Danglard hizo un esfuerzo prodigioso por despegarse del tronco del árbol contra el que se había apoyado y por acercarse a la fosa. Sí, era una mano, una mano terrible.
Un hombre empezó a extraer el brazo, otro la cabeza, otro jirones de tela azul. Danglard sintió vértigo. Retrocedió, buscando con la mano detrás de la espalda el lugar en el que había podido dejar su amable tronco de árbol, su amable roble. Palpó la corteza y se agarró a ella con fuerza, teniendo ante los ojos la imagen vislumbrada de un horrible cadáver, con la piel negra y destrozada.
«Jamás debí venir», pensó cerrando los ojos. En ese instante ni siquiera intentó averiguar de quién podía ser ese cuerpo inmundo, por qué habían ido a buscarlo, dónde estaban y por qué no entendía nada. Todo lo que sabía era que no tenía nada que ver con el hallazgo que pretendía el comisario. El cadáver estaba ahí desde hacía meses. Entonces no era Clémence.
Los hombres trabajaron una hora más en medio de un olor que se iba haciendo cada vez más insoportable. Danglard no se había movido un centímetro del tronco de su acogedor roble. Mantenía la cabeza alta. No se veía más que un trozo de cielo no muy grande, allá arriba entre las copas de los árboles, y aquel rincón del bosque era muy sombrío. Oyó la suave voz de Adamsberg que decía:
—Basta. Hagamos una pausa. Vamos a beber algo.

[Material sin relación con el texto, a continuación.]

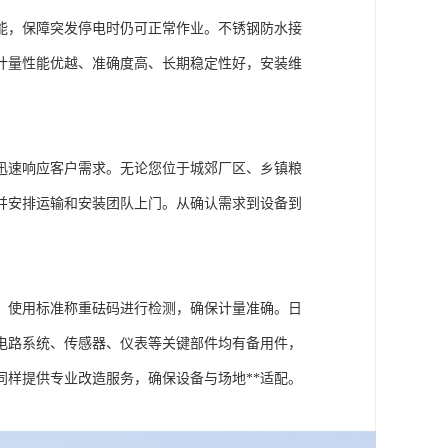
能，保障突发停电时仍可正常作业。不锈钢防水接
计量性能优越、准确度高、长期稳定性好，安装维
迅速响应客户需求。无论您位于城郊厂区、乡镇粮
并安排运输和安装团队上门。从确认需求到设备到
，使用标准称重砝码进行检测，确保计量准确。日
电路系统、传感器、仪表等关键部件均有备用件，
样提供专业改造服务，确保设备与场地**适配。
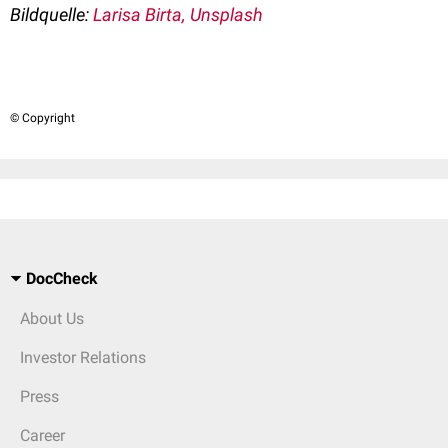
Bildquelle:
Larisa Birta,
Unsplash
© Copyright
DocCheck
About Us
Investor Relations
Press
Career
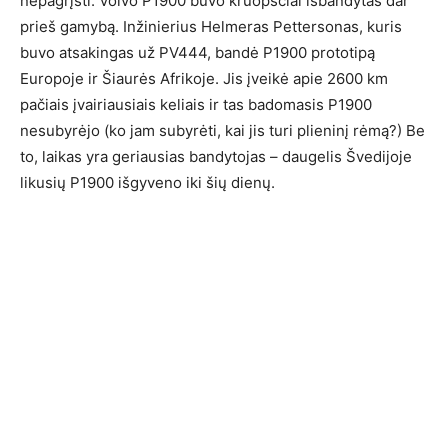
nepagrįsti. Volvo P1900 buvo kruopščiai išbandytas dar
prieš gamybą. Inžinierius Helmeras Pettersonas, kuris
buvo atsakingas už PV444, bandė P1900 prototipą
Europoje ir Šiaurės Afrikoje. Jis įveikė apie 2600 km
pačiais įvairiausiais keliais ir tas badomasis P1900
nesubyrėjo (ko jam subyrėti, kai jis turi plieninį rėmą?) Be
to, laikas yra geriausias bandytojas – daugelis Švedijoje
likusių P1900 išgyveno iki šių dienų.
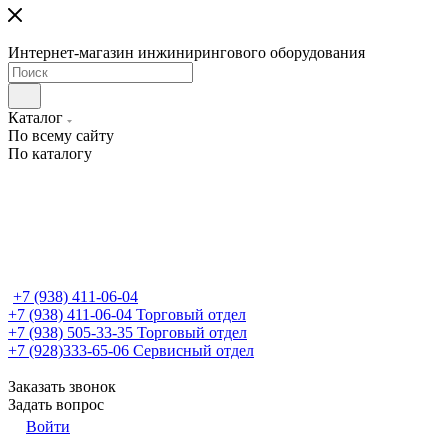
Интернет-магазин инжинирингового оборудования
Каталог
По всему сайту
По каталогу
+7 (938) 411-06-04
+7 (938) 411-06-04
Торговый отдел
+7 (938) 505-33-35
Торговый отдел
+7 (928)333-65-06
Сервисный отдел
Заказать звонок
Задать вопрос
Войти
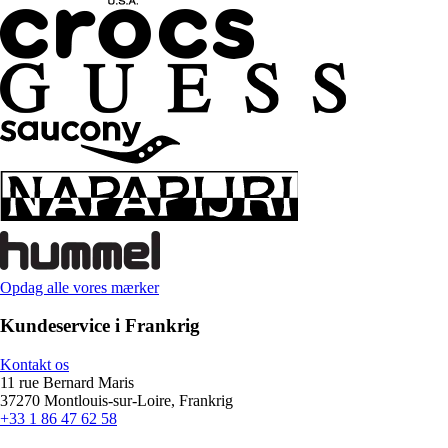
Opdag alle vores mærker
Kundeservice i Frankrig
Kontakt os
11 rue Bernard Maris
37270 Montlouis-sur-Loire, Frankrig
+33 1 86 47 62 58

Echaron las herramientas a un lado y Declerc sacó un litro de coñac de la bolsa.
—No es un coñac muy sofisticado —explicó—, pero nos entonará un poco. Sólo un cubilete para cada uno.
—Está prohibido pero es indispensable —dijo Adamsberg.
El comisario dio unos pasos para llevar un cubilete a Danglard. No dijo «¿Qué tal?» o «¿Un poco mejor?». En realidad no dijo absolutamente nada. Sabía que dentro de media hora se le pasaría un poco y Danglard podría andar. Todo el mundo lo sabía y nadie se metía con él por ello. Cada cual estaba ya bastante ocupado con sus luchas internas en torno a aquella apestosa fosa.